Sicheres Etikettenmaterial für Arzneimittel

Um zu gewährleisten, dass unbedenkliche Materialien für Pharmaetiketten im Einsatz sind, hat Schreiner MediPharm mit einem unabhängigen Prüfinstitut eine Studie durchgeführt und die Migrationsneigung von verschiedenen Etikettenaufbauten analysiert, berechnet und bewertet.
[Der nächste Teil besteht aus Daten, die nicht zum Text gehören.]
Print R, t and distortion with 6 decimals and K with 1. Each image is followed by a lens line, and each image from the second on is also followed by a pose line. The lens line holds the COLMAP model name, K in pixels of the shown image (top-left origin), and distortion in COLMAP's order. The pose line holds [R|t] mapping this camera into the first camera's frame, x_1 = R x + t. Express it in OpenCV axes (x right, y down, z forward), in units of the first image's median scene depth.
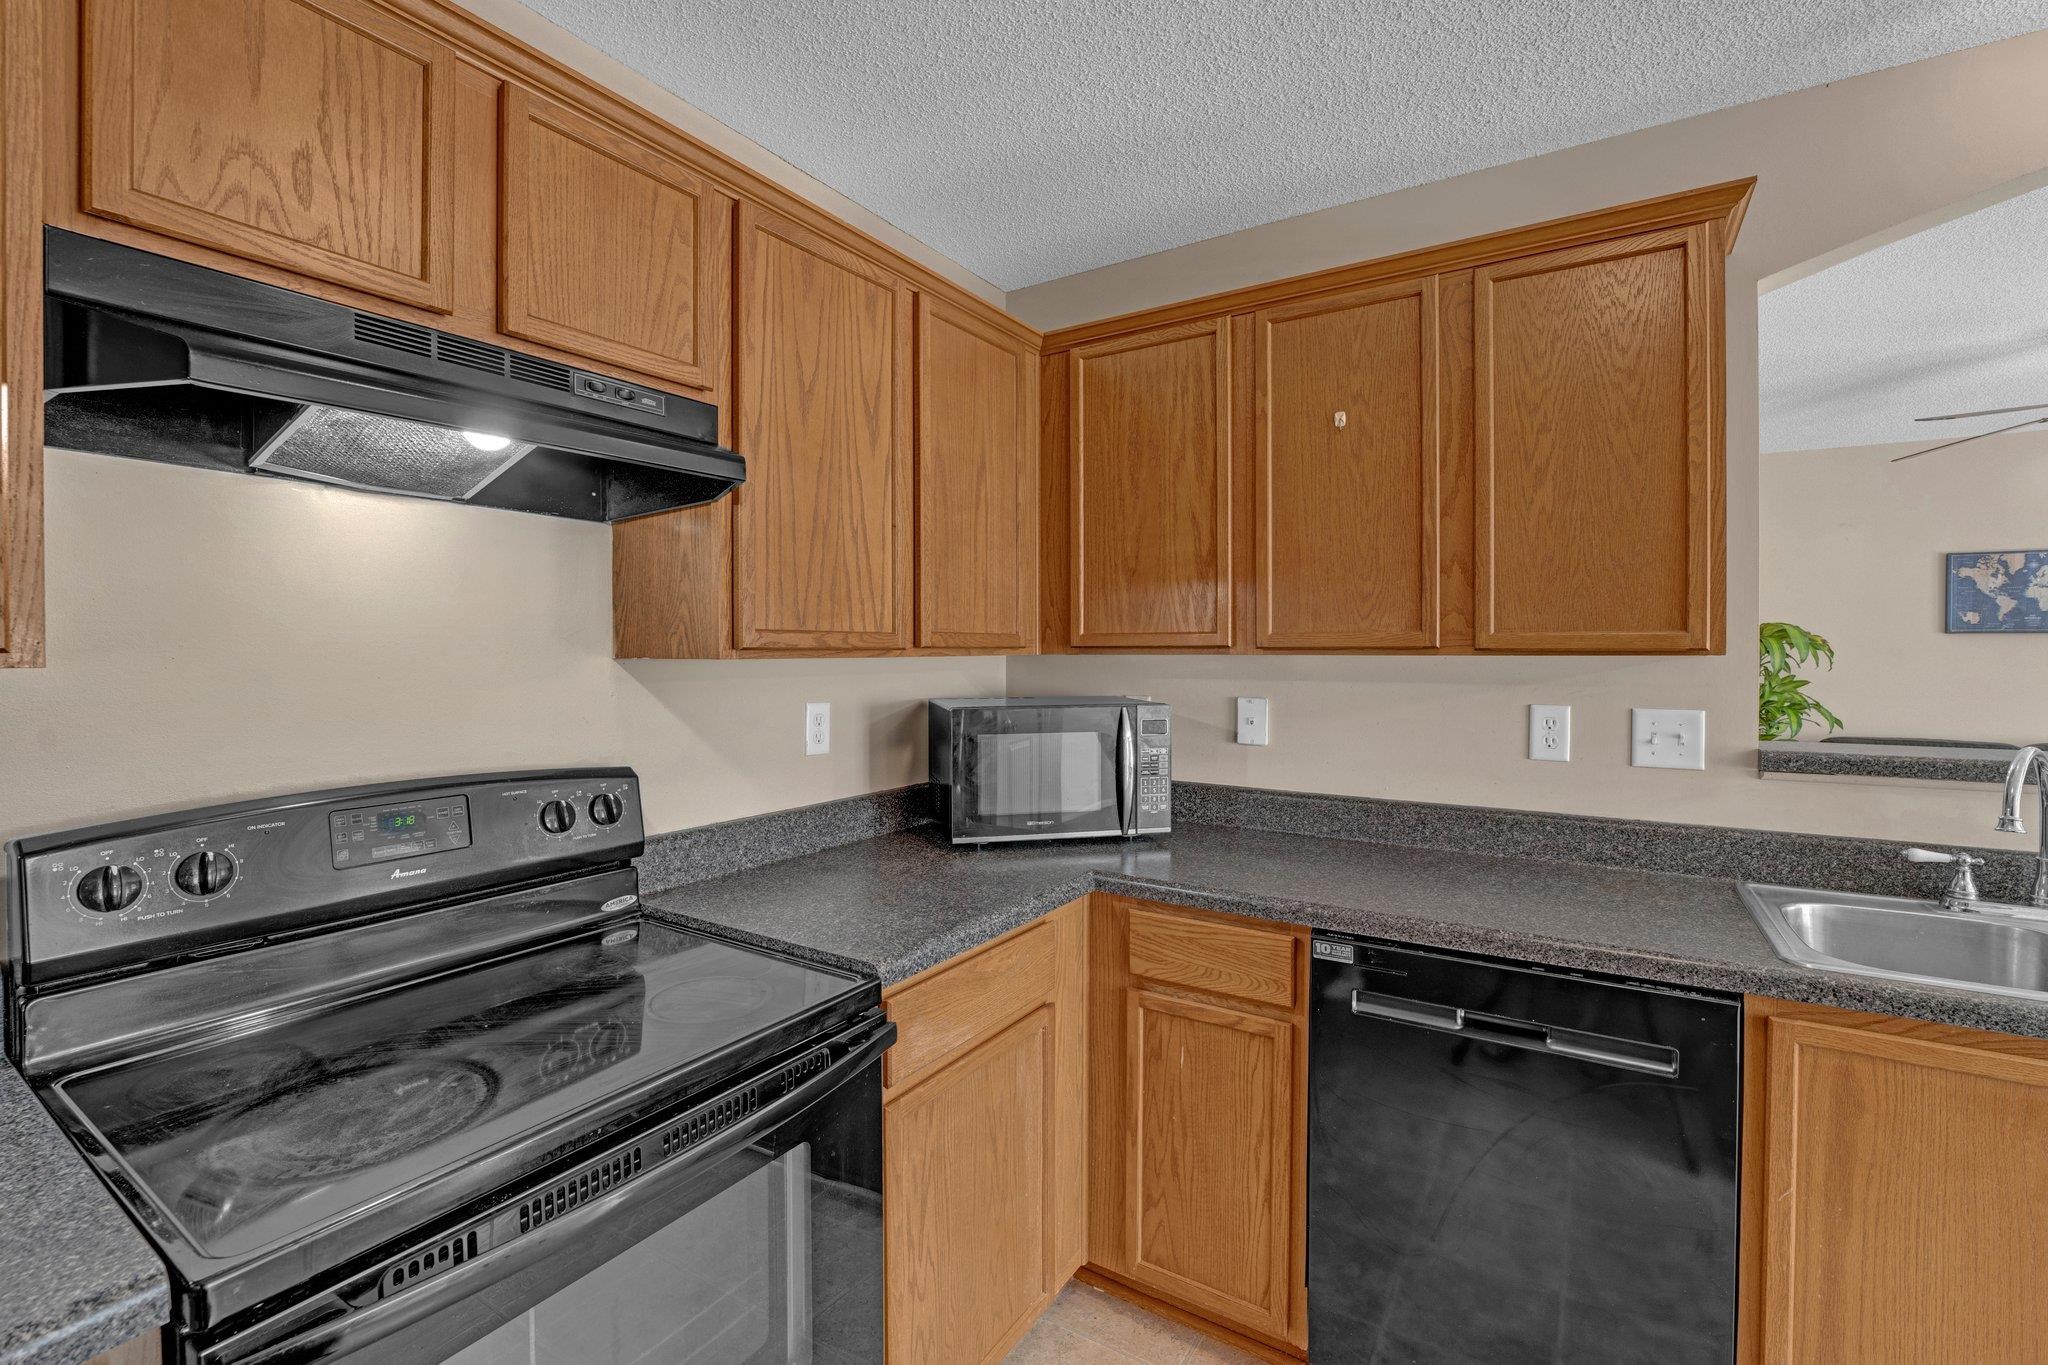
lens RADIAL K [[893.5, 0, 1009.4], [0, 893.5, 661.5], [0, 0, 1]] dist [-0.020569, 0.000049]
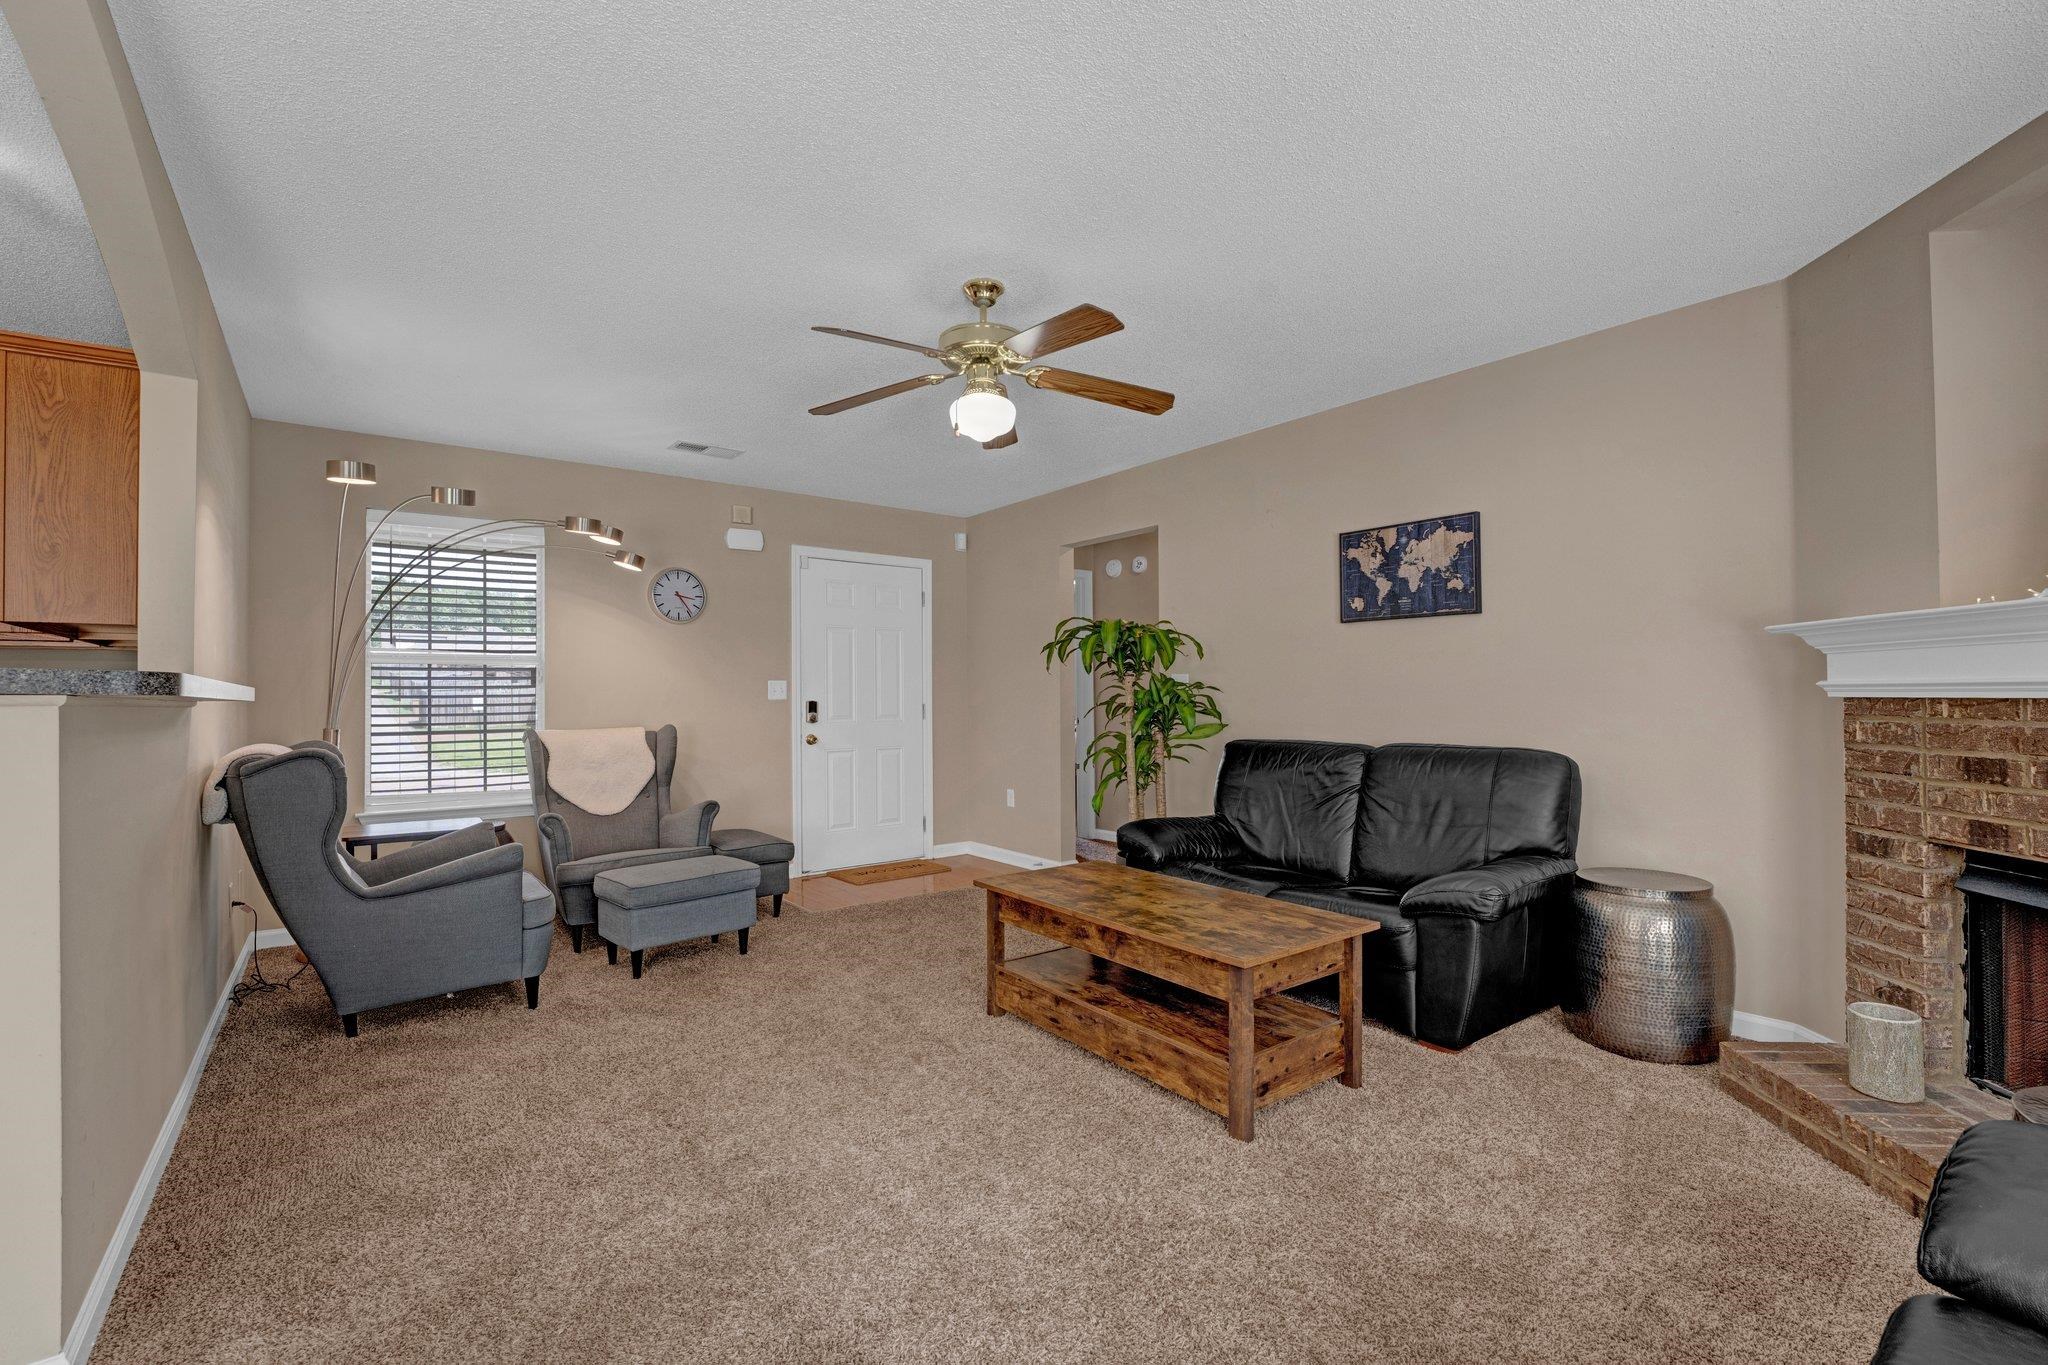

Die gewonnenen Ergebnisse ermöglichen es, für jeden Anwendungsfall ohne großen Zeit- und Investitionsaufwand für den Hersteller gezielt migrationsarme Kennzeichnungslösungen zu entwickeln.

Darüber hinaus erhöht sich durch die Verwendung von nachweisbar unkritischen migrationsarmen Etiketten die Wahrscheinlichkeit einer problemlosen Freigabe durch die entsprechenden Arzneimittelbehörden, und das Zulassungsverfahren kann idealerweise verkürzt werden.

Primärbehälter aus Kunststoff kommen in der Pharmaindustrie verstärkt zum Einsatz. Vor allem weiche Kunststoffmaterialien haben allerdings einen Nachteil: Moleküle aus Lösungsmitteln und anderen Substanzen, die in Druckfarben, Klebstoffen und Folienmaterialien enthalten sind, können möglicherweise über die Jahre hinweg durch die Verpackung wandern. So können zum Beispiel Augentropfen, die in weiche Kunststoffflaschen eingefüllt sind, verunreinigt und in ihrer Wirkung beeinträchtigt werden. Durch die Qualifizierung von Klebstoffsystemen, Materialien und Farben, lassen sich für Kunststoffgefäße die jeweils optimale Etikettenkonstruktion entwickeln.